Segment Start: Dataset extract

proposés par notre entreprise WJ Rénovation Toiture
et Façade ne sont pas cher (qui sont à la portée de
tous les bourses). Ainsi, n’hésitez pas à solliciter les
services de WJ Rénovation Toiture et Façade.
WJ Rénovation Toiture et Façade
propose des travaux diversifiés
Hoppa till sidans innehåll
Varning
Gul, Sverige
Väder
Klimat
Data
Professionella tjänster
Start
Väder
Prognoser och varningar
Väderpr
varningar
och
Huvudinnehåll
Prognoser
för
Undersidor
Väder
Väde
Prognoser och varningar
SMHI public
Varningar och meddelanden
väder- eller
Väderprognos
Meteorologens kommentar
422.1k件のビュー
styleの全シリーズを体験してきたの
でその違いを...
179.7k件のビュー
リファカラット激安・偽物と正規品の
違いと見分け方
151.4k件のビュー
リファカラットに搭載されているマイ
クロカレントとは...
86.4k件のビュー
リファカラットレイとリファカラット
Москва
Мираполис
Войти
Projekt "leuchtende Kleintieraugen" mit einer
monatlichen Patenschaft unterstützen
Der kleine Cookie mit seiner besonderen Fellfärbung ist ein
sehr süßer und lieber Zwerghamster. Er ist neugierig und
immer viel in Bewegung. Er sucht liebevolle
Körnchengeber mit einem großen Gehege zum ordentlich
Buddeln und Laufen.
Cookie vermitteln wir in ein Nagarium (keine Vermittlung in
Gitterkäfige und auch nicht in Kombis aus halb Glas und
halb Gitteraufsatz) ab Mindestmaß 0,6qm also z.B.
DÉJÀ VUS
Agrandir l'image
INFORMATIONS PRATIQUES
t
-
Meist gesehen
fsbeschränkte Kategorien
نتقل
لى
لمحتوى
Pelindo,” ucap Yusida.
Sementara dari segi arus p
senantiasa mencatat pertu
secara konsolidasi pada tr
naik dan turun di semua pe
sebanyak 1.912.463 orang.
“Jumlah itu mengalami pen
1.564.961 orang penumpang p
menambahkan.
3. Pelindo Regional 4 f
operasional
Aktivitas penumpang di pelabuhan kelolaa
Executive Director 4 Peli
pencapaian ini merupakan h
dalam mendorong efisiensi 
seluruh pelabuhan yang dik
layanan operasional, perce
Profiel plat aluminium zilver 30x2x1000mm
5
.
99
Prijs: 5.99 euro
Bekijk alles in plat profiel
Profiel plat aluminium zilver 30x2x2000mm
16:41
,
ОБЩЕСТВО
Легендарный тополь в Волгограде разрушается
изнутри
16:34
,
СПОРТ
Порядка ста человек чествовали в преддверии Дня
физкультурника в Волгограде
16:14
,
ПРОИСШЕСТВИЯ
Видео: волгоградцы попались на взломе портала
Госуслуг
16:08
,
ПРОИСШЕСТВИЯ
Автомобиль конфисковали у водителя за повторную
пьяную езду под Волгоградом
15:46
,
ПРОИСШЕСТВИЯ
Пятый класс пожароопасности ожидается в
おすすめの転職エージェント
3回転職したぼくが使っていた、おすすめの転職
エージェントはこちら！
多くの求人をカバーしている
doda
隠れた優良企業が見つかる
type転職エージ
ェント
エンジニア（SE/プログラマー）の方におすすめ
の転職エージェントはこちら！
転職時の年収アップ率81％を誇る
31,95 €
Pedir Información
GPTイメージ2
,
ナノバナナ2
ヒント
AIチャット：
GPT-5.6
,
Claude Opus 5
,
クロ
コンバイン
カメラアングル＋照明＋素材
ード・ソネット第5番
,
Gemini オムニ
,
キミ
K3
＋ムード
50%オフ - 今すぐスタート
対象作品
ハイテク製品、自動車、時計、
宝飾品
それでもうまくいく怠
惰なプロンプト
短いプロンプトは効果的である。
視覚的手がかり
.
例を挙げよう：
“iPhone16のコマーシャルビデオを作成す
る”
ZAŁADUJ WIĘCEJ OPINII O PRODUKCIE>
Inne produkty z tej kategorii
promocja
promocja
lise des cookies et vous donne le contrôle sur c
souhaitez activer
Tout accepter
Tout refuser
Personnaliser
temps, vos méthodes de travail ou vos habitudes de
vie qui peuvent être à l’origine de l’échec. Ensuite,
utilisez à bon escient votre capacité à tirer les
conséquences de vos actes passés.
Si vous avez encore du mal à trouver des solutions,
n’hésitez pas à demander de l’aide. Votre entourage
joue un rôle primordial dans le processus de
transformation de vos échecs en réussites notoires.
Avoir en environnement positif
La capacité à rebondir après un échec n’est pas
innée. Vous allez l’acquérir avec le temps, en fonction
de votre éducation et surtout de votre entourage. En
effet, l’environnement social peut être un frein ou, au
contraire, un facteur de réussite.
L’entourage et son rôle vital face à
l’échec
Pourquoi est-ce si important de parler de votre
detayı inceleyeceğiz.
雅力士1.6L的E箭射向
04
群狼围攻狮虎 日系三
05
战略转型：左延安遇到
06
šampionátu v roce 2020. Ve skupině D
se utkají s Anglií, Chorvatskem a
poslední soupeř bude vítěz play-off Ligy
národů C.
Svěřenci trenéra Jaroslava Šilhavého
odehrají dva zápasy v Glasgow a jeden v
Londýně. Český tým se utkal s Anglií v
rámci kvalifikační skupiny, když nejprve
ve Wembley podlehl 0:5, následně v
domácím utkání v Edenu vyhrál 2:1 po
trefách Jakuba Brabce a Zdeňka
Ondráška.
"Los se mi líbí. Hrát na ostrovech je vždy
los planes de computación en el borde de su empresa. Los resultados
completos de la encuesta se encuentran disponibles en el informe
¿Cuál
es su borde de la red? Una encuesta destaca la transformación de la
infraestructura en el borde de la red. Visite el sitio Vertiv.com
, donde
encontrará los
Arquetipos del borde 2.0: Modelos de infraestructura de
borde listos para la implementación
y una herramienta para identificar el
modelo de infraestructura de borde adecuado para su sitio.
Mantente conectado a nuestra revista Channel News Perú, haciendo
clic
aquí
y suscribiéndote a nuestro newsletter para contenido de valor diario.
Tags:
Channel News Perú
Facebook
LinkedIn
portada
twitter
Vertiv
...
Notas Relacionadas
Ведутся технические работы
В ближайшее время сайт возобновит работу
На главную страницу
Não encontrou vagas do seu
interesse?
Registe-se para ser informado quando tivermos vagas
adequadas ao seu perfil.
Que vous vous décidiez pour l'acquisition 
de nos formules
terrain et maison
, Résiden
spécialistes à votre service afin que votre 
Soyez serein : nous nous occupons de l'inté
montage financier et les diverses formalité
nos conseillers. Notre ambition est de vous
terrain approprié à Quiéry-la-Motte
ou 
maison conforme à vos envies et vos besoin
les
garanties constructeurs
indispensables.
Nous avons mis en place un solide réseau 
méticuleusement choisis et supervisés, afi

Segment End: Dataset extract

*Exercise aim*
Gather each line from the entries above that includes the word "entourage".

*Answer to this task*
n’hésitez pas à demander de l’aide. Votre entourage
de votre éducation et surtout de votre entourage. En
L’entourage et son rôle vital face à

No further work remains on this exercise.